Finis les règlements de compte! Sur son deuxième album, le groupe britannique Wet Leg célèbre l’amour sans détour et les biceps de la chanteuse Rhian Teasdale.
Ce n’était pas forcément le plan initial. Au départ, Wet Leg est né d’une conversation alcoolisée lors du festival anglais End of the Road, entre Rhian Teasdale et Hester Chambers, deux amies d’enfance de l’île de Wight. Faire de la musique et s’amuser étaient les seules ambitions. Sauf qu’il y a quatre ans, un premier single post-punk espiègle, Chaise longue, va devenir un tube. Suffisant pour en faire le groupe phénomène de l’année. Suivront une tournée aux Etats-Unis et en Europe, deux Brit Awards, deux Grammy Awards pour leur premier album, ainsi que des premières parties prestigieuses pour les Foo Fighters et Harry Styles. «C’est un pur hasard si nous avons connu un succès aussi rapide, confie Teasdale. Quand nous avons commencé notre groupe, nous ne pensions absolument pas à tout ce que cela impliquerait. Aujourd’hui, avec notre deuxième album, nous ne sommes plus aussi naïves. Nous savons mieux ce que nous voulons ou pas. Et nous pouvons poser certaines exigences.»
Autre évolution: grâce aux tournées, Wet Leg n’est plus seulement un duo, mais un groupe à part entière.
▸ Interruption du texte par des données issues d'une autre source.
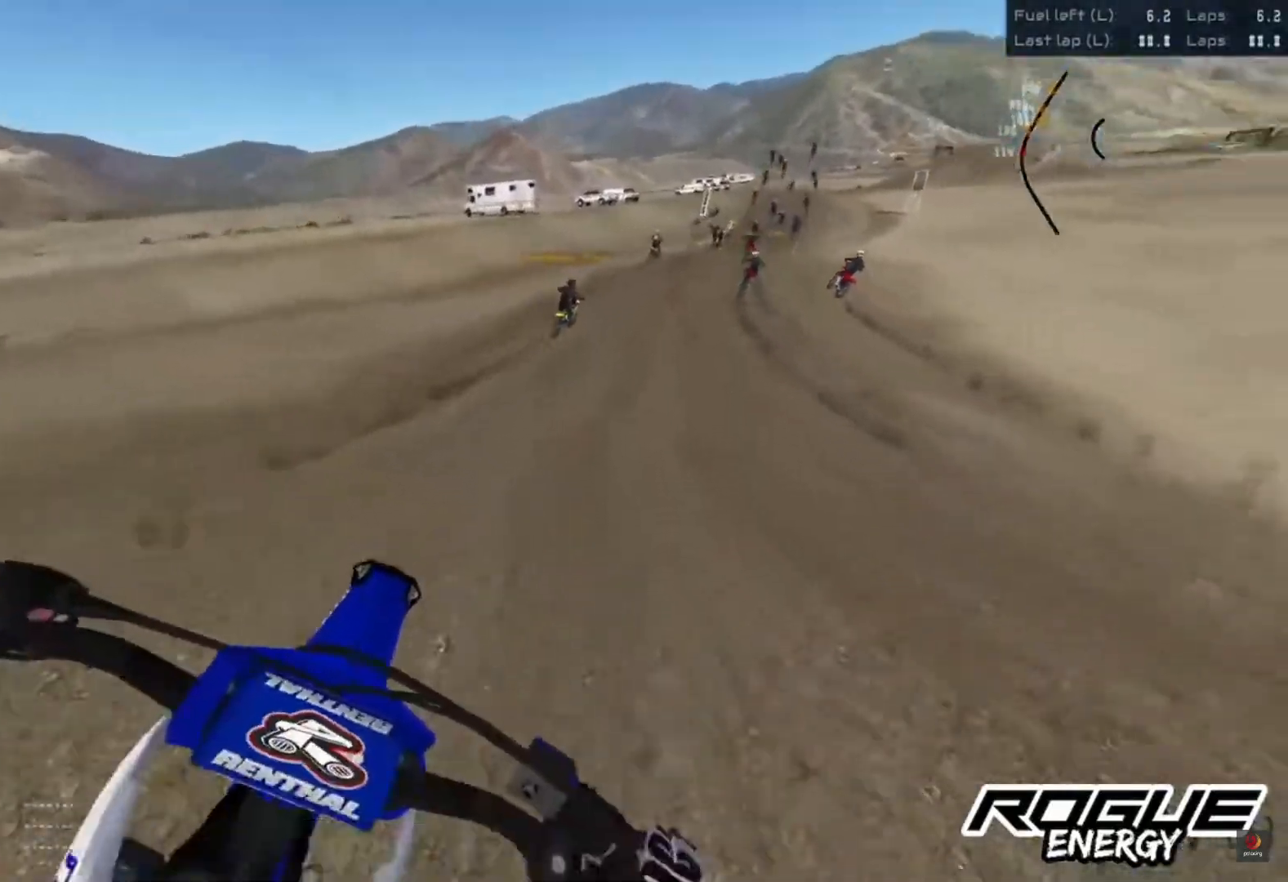
{"buttons": ["R2"], "left_stick": "center", "right_stick": "down", "events": [[17, "CROSS", "up"], [150, "left_stick", "center"], [217, "right_stick", "down"]]}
Et cela s’entend sur Moisturizer, un nouvel album rempli de morceaux d’indie rock musclé, taillés avant tout pour la scène. Le groupe les a écrits à cinq dans un petit cottage à Southwold, sur la côte britannique. Loin des distractions de Londres, de l’île de Wight et de tout le bruit médiatique qui accompagne un deuxième album après un succès retentissant. Sur le plan thématique, cela a donné naissance à un album qui, de manière surprenante, explore un nouveau territoire: celui de l’amour. Un amour sans retenue, bouleversant, qui donne lieu, dans le morceau Pokemon, à des paroles résolument sirupeuses comme «you taste so sweet like grenadine».
«Si mon partenaire me disait: “Tue quelqu’un”, je le ferais. J’aiderais à dissimuler le cadavre. Sans poser de questions.»
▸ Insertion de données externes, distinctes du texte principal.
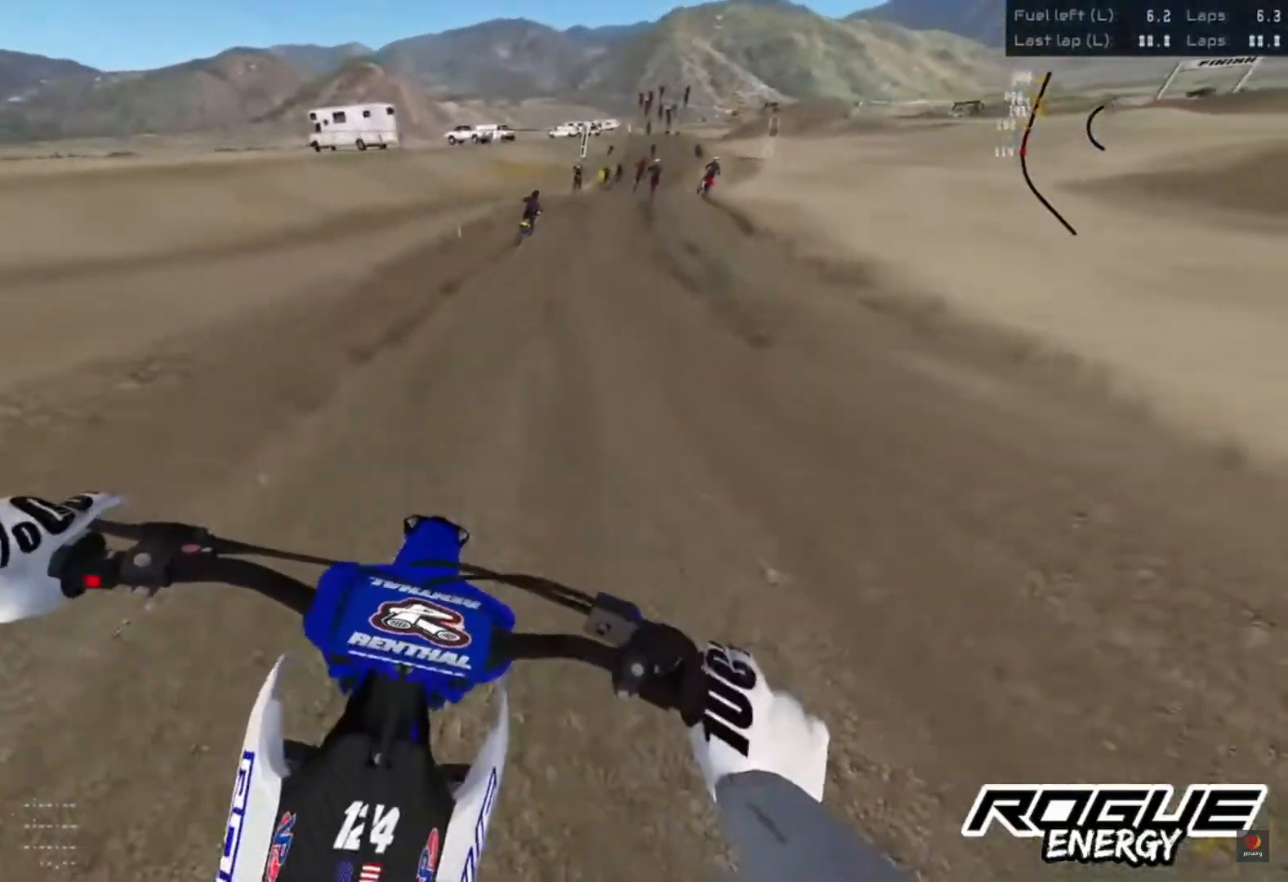
{"buttons": ["R2"], "left_stick": "center", "right_stick": "down", "events": []}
Les hommes n’en prennent pas moins pour leur grade –sur Catch These Fists, Teasdale menace même de ses poings. Mais dans l’ensemble, les règlements de comptes du premier album laissent désormais place à une adoration aveugle. L’explication? «J’ai rencontré quelqu’un! Je suis très, très amoureuse. Je n’avais absolument pas l’intention d’écrire un album aussi gnangnan. En général, j’écris sur ce que je ressens. Et j’imagine que, pendant cette période-là, je me suis sentie débordée d’amour.» Sur le titre d’ouverture CPR, elle chante même être prête «à sauter de la falaise si tu me le demandais»… «Yeah, je tombe très fortement amoureuse. Avec toutes les conséquences que ça implique. Mais quel est l’intérêt de l’amour s’il ne s’agit pas d’un amour désespéré, obsessionnel, du genre qui ruine ta vie? Mon·ma partenaire pourrait me demander à peu près n’importe quoi, je le ferais sans hésiter. It’s creepy.» Comme quoi? «Si cette personne me disait: « Tue quelqu’un », je le ferais. J’aiderais à cacher le cadavre. Sans aucun doute. No questions asked.»
Male gaze
Il y a deux ans, l’ex-petit ami –et ex-membre du groupe– de Teasdale avait accordé une interview au Sunday Times intitulée «My Wet Leg lover gave me the boot –and won’t stop kicking», dans laquelle il revendiquait notamment du crédit pour certaines chansons auxquelles il aurait contribué. Cela avait suscité une petite tempête médiatique et lancé un débat sur la manière dont le succès des femmes est encore trop souvent éclipsé par des hommes qui cherchent à grappiller un peu de lumière. Aujourd’hui, la relation de Teasdale lui semble juste. Elle a rencontré son·sa partenaire –une personne non-binaire– il y a quatre ans, lors d’un festival au Portugal. Ce fut sa première relation queer. Ecrire des chansons d’amour pour une personne queer est différent, explique-t-elle, que de le faire pour des hommes. «Les grandes chansons d’amour de femmes pour des hommes ne sont pas très émancipatrices. Prenons Jolene de Dolly Parton. « I’m begging of you, please don’t take my man« , chante-t-elle, comme si c’était la femme l’antagoniste dans l’histoire.»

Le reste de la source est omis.